Today, Santa Cruz airport handles around 35 flights an hour. A far cry from the days when Daulat would run out to smell wet earth as bullock carts watered the dirt track outside and yellow frogs with blue throats croaked through the monsoon. "It's been so long", she says between Shrewsbury biscuits, "that I've heard such a delightfully throaty sound". She tells of baiting palm fronds with dried fish to get little crabs out of overflowing storm drains and the fruit of their Bora tree which were so famous that relatives from across the city would clamour for their share while passing school children had to be shooed off. In those days theirs was the only house with a telephone, and she and the other children were kept busy relaying other people's messages all the way up to Ghorbunder Road.
Those were times when Sundays meant relatives, flush, mah-jong, roast mutton, rice-flour chapattis, pre-dinner schnapps and, of course, that quintessential Parsi stereotype, the dhansak.
In the adjoining bungalow, Prakash Majmudar looks over the house that three generations of his family have lived in since the 1920s and talks of a childhood spent playing marbles and less idyllic moments when he'd come across the skulls of infants while retrieving cricket balls that strayed onto the Hindu crematorium that still stands today. Meanwhile, his ninety-year-old neighbour Sabirbhai sits in the glow of stained glass and looks out on what was once the sea and is now reclaimed land that Bombay has always thrived on.
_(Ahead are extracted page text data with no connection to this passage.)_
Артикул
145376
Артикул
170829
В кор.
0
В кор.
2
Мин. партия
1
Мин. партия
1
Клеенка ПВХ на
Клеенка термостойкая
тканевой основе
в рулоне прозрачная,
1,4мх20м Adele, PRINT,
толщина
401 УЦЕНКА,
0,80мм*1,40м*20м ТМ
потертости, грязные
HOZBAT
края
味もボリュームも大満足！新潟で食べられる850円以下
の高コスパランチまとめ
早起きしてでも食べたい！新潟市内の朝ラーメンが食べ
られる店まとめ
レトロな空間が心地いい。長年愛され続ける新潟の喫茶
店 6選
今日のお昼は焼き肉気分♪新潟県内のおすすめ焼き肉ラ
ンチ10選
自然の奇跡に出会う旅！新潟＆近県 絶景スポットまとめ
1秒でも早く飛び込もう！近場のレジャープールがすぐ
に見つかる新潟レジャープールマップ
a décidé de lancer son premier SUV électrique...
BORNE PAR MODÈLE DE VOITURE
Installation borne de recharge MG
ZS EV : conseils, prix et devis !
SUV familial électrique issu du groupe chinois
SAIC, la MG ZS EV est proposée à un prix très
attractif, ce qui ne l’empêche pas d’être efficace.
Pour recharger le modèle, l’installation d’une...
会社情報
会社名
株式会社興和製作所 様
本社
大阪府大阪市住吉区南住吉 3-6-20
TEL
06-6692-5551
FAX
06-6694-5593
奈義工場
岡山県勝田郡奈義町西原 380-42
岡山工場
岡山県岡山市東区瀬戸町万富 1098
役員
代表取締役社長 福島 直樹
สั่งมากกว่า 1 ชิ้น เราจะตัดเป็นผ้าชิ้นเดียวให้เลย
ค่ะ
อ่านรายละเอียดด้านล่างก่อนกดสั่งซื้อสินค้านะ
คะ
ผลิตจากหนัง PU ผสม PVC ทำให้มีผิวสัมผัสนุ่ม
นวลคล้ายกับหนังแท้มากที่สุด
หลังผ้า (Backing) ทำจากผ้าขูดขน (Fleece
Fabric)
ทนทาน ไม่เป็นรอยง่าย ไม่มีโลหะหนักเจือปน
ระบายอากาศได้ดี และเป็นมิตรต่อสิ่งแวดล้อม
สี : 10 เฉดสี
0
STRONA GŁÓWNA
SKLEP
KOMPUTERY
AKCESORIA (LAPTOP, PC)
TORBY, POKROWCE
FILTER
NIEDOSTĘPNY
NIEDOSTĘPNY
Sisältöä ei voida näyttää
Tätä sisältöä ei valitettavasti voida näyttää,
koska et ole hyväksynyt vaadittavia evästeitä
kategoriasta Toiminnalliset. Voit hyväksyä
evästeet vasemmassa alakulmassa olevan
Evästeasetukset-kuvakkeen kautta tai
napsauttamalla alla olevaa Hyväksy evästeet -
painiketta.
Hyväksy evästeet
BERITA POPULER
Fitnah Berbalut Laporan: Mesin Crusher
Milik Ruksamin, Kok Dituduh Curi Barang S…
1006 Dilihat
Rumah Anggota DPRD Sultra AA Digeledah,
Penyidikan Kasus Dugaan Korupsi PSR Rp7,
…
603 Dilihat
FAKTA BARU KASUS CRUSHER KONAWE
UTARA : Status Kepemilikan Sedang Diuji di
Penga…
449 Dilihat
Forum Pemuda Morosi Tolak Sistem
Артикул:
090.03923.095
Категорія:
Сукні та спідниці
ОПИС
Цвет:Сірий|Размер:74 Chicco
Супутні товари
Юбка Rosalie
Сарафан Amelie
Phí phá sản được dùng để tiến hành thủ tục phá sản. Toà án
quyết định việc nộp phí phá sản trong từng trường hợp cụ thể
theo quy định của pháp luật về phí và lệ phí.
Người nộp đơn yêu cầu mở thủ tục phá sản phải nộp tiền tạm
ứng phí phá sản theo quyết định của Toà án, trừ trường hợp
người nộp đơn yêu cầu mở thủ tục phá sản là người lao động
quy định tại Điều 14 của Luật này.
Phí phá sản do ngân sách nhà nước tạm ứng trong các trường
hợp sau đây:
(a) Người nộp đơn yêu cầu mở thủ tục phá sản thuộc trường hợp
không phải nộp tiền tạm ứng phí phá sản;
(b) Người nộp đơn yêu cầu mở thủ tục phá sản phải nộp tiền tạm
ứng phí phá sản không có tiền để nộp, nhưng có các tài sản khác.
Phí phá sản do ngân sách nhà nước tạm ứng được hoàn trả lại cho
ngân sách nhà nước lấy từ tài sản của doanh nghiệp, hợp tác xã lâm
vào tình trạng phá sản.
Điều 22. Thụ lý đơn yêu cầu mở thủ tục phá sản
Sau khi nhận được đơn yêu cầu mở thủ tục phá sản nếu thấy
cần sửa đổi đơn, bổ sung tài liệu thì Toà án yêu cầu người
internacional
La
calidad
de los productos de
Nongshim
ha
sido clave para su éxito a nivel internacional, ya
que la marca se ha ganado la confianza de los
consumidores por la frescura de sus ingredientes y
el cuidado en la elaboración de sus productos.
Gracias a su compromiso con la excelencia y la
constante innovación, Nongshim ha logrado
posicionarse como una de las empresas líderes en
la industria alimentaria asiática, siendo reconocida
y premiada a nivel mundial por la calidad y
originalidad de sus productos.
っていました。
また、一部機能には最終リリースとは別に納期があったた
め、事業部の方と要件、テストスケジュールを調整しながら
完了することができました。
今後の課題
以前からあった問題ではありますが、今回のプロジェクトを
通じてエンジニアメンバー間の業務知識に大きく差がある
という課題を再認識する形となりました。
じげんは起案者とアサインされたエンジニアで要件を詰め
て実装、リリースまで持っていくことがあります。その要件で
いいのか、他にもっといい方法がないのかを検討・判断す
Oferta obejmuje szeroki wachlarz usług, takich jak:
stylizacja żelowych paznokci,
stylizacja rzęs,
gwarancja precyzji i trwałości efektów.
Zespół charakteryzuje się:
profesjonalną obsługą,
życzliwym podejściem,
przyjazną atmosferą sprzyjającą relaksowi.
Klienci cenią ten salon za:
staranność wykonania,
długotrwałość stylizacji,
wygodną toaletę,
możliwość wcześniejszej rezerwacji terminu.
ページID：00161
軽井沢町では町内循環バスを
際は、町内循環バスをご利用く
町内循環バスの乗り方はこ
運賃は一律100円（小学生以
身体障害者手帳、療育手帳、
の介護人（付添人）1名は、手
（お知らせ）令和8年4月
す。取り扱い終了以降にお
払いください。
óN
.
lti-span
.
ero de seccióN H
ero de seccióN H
A few minutes and a world away, Santa Cruz's lights sparkle: Akbarally's, that old institution of a department store; Yoko, where one gets the best sizzlers in Mumbai and an ever-present Barista that glows in yuppie comfort and smells of coffee beans and other things nice.
Juhu Tara Road and the new town planning schemes that changed the face of Santa Cruz by the 1930s have pushed the sea back a long time ago. Where there were once waves now lies Lion's Park where a huge walk-in concrete Air India jet stands testimony to what changed Santa Cruz forever, it's most prized possession yet.